■ WORK REQUEST
Begin at the first line of the data and copy each line through the one containing "1: (151, 181, 0.47)", that line included, with no pictures.

[DATASET EXCERPTS — start]

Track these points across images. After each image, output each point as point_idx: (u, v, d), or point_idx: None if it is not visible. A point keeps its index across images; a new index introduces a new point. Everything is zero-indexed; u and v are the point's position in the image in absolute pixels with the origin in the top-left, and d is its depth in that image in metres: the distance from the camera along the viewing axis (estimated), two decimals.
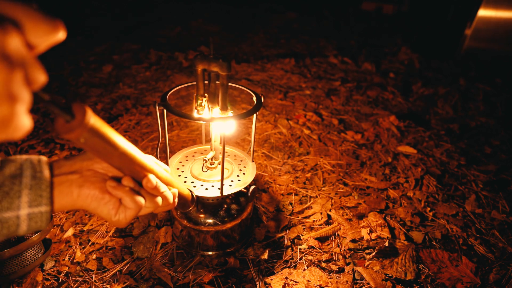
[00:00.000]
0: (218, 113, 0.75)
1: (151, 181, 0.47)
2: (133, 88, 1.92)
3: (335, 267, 0.89)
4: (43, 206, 0.41)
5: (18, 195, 0.39)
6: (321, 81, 2.14)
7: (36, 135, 1.42)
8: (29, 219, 0.40)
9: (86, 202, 0.45)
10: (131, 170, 0.45)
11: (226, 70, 0.67)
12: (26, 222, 0.40)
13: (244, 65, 2.35)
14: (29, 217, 0.40)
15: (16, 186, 0.40)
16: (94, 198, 0.45)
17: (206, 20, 3.54)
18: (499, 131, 1.68)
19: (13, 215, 0.39)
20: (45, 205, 0.41)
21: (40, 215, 0.41)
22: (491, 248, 0.99)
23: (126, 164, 0.43)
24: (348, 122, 1.67)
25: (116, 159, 0.42)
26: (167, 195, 0.52)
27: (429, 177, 1.29)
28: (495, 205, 1.17)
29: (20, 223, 0.40)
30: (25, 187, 0.40)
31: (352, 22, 3.85)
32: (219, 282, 0.84)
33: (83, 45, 2.61)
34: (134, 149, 0.45)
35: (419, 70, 2.46)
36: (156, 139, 1.42)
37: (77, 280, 0.83)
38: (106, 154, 0.40)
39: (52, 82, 1.95)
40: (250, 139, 1.39)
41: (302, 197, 1.15)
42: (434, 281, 0.87)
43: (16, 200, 0.39)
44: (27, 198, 0.40)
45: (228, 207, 0.87)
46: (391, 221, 1.06)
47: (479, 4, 2.50)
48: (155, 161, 0.54)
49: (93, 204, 0.45)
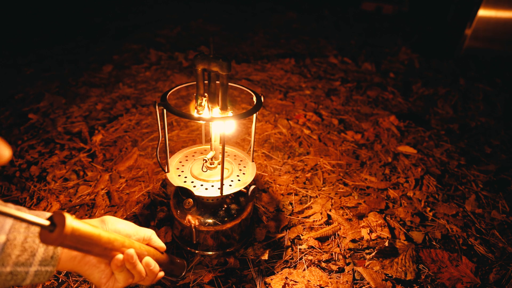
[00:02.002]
0: (218, 113, 0.75)
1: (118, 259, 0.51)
2: (133, 88, 1.92)
3: (335, 267, 0.89)
4: (50, 267, 0.45)
5: (34, 254, 0.44)
6: (321, 81, 2.14)
7: (36, 135, 1.42)
8: (35, 275, 0.44)
9: (84, 268, 0.51)
10: (108, 255, 0.49)
11: (226, 70, 0.67)
12: (31, 277, 0.44)
13: (244, 65, 2.35)
14: (36, 273, 0.44)
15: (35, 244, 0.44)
16: (92, 265, 0.51)
17: (206, 20, 3.54)
18: (499, 131, 1.68)
19: (23, 270, 0.43)
20: (52, 266, 0.46)
21: (45, 273, 0.45)
22: (491, 248, 0.99)
23: (104, 252, 0.48)
24: (348, 122, 1.67)
25: (94, 253, 0.46)
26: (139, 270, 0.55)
27: (429, 177, 1.29)
28: (495, 205, 1.17)
29: (27, 278, 0.44)
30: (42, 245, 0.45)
31: (352, 22, 3.85)
32: (219, 282, 0.84)
33: (83, 45, 2.61)
34: (110, 236, 0.49)
35: (419, 70, 2.46)
36: (156, 139, 1.43)
37: (77, 280, 0.83)
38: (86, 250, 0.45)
39: (52, 82, 1.95)
40: (250, 139, 1.39)
41: (302, 197, 1.15)
42: (434, 281, 0.87)
43: (31, 257, 0.43)
44: (40, 257, 0.44)
45: (228, 207, 0.87)
46: (391, 221, 1.06)
47: (479, 4, 2.50)
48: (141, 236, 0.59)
49: (89, 270, 0.51)
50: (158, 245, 0.61)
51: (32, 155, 1.29)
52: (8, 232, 0.42)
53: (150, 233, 0.60)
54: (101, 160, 1.28)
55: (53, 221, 0.39)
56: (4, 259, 0.41)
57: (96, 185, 1.15)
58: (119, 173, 1.22)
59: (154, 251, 0.59)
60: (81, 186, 1.15)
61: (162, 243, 0.62)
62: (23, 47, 2.51)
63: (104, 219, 0.54)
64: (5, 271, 0.41)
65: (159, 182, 1.18)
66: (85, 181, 1.18)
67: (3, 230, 0.41)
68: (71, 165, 1.25)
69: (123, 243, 0.50)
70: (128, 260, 0.50)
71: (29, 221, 0.35)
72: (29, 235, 0.43)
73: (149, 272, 0.56)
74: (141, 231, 0.58)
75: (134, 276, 0.54)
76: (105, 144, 1.38)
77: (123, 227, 0.55)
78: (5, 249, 0.41)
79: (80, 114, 1.61)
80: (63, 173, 1.20)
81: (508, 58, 2.62)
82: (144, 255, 0.55)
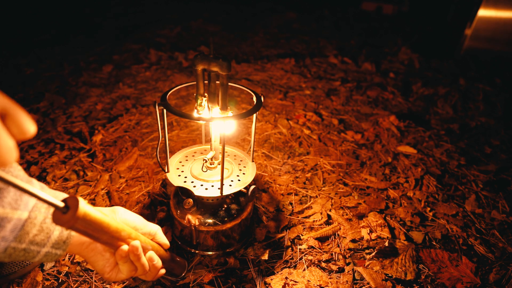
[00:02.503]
0: (218, 113, 0.75)
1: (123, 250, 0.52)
2: (133, 88, 1.92)
3: (335, 267, 0.89)
4: (60, 250, 0.46)
5: (49, 235, 0.44)
6: (321, 81, 2.14)
7: (36, 135, 1.42)
8: (45, 255, 0.45)
9: (90, 254, 0.52)
10: (115, 244, 0.50)
11: (226, 69, 0.67)
12: (41, 257, 0.45)
13: (244, 65, 2.35)
14: (46, 254, 0.45)
15: (52, 226, 0.45)
16: (97, 252, 0.52)
17: (206, 20, 3.54)
18: (499, 131, 1.68)
19: (36, 250, 0.43)
20: (62, 250, 0.47)
21: (54, 255, 0.46)
22: (491, 248, 0.99)
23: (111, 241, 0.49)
24: (348, 122, 1.67)
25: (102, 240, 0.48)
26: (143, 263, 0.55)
27: (429, 177, 1.29)
28: (495, 205, 1.16)
29: (36, 256, 0.44)
30: (58, 229, 0.46)
31: (352, 22, 3.85)
32: (219, 282, 0.84)
33: (83, 45, 2.61)
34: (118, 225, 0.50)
35: (419, 70, 2.46)
36: (156, 139, 1.42)
37: (77, 280, 0.83)
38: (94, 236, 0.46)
39: (52, 82, 1.95)
40: (250, 139, 1.39)
41: (302, 197, 1.15)
42: (434, 281, 0.87)
43: (46, 239, 0.44)
44: (54, 240, 0.45)
45: (228, 207, 0.87)
46: (391, 221, 1.06)
47: (479, 4, 2.50)
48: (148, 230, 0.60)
49: (94, 257, 0.52)
50: (162, 242, 0.62)
51: (32, 155, 1.29)
52: (31, 210, 0.43)
53: (156, 229, 0.61)
54: (101, 160, 1.28)
55: (67, 204, 0.40)
56: (22, 236, 0.41)
57: (96, 185, 1.15)
58: (119, 173, 1.22)
59: (158, 247, 0.60)
60: (81, 186, 1.15)
61: (166, 240, 0.63)
62: (23, 47, 2.51)
63: (115, 209, 0.55)
64: (20, 247, 0.42)
65: (159, 182, 1.18)
66: (85, 181, 1.18)
67: (27, 207, 0.42)
68: (71, 165, 1.25)
69: (129, 235, 0.51)
70: (133, 251, 0.51)
71: (45, 200, 0.35)
72: (48, 216, 0.44)
73: (152, 267, 0.56)
74: (149, 225, 0.59)
75: (137, 268, 0.54)
76: (105, 144, 1.38)
77: (132, 219, 0.56)
78: (25, 227, 0.41)
79: (80, 114, 1.61)
80: (63, 173, 1.20)
81: (508, 58, 2.62)
82: (148, 249, 0.56)
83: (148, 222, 0.60)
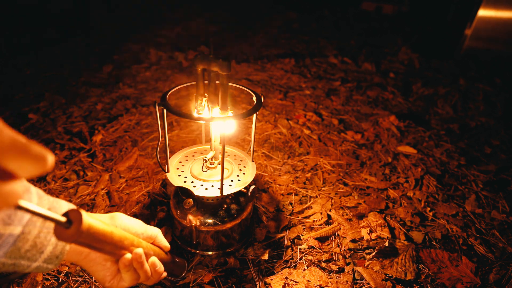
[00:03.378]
0: (218, 113, 0.75)
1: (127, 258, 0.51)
2: (133, 88, 1.92)
3: (335, 267, 0.89)
4: (52, 265, 0.45)
5: (42, 251, 0.43)
6: (321, 81, 2.14)
7: (36, 135, 1.42)
8: (36, 268, 0.44)
9: (89, 264, 0.51)
10: (117, 253, 0.49)
11: (226, 69, 0.67)
12: (31, 269, 0.44)
13: (244, 65, 2.35)
14: (37, 268, 0.44)
15: (46, 240, 0.43)
16: (97, 262, 0.51)
17: (206, 20, 3.54)
18: (499, 131, 1.68)
19: (26, 264, 0.42)
20: (54, 265, 0.45)
21: (45, 269, 0.45)
22: (491, 248, 0.99)
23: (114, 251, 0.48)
24: (348, 122, 1.67)
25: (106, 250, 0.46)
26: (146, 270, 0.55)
27: (429, 177, 1.29)
28: (495, 205, 1.16)
29: (26, 269, 0.43)
30: (52, 244, 0.44)
31: (352, 22, 3.85)
32: (219, 282, 0.84)
33: (83, 45, 2.61)
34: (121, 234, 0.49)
35: (419, 70, 2.46)
36: (156, 139, 1.42)
37: (77, 280, 0.83)
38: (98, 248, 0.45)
39: (52, 82, 1.95)
40: (250, 139, 1.39)
41: (302, 197, 1.15)
42: (434, 281, 0.87)
43: (38, 254, 0.43)
44: (46, 255, 0.44)
45: (228, 207, 0.87)
46: (391, 221, 1.06)
47: (479, 4, 2.50)
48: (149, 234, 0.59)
49: (94, 267, 0.51)
50: (163, 245, 0.62)
51: None
52: (25, 224, 0.41)
53: (157, 232, 0.60)
54: (101, 160, 1.28)
55: (69, 218, 0.39)
56: (13, 252, 0.40)
57: (96, 185, 1.15)
58: (119, 173, 1.22)
59: (159, 251, 0.59)
60: (81, 186, 1.15)
61: (167, 243, 0.62)
62: (23, 47, 2.51)
63: (114, 215, 0.54)
64: (9, 262, 0.41)
65: (159, 182, 1.18)
66: (85, 181, 1.18)
67: (21, 222, 0.41)
68: (71, 165, 1.25)
69: (132, 242, 0.50)
70: (136, 259, 0.50)
71: (46, 217, 0.34)
72: (42, 230, 0.43)
73: (154, 273, 0.56)
74: (149, 229, 0.58)
75: (140, 276, 0.54)
76: (105, 144, 1.38)
77: (132, 224, 0.55)
78: (17, 243, 0.40)
79: (80, 114, 1.61)
80: (63, 173, 1.20)
81: (508, 58, 2.62)
82: (150, 254, 0.56)
83: (148, 226, 0.59)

[DATASET EXCERPTS — finish]

■ YOUR SOLUTION
Track these points across images. After each image, output each point as point_idx: (u, v, d), or point_idx: None if it is not visible. A point keeps its index across images; a new index introduces a new point. Everything is zero-indexed; u and v are the point's position in the image in absolute pixels with the origin in the top-left, and d is its depth in that image in metres: the distance from the camera along the viewing axis (estimated), two decimals.
[00:00.000]
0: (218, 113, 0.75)
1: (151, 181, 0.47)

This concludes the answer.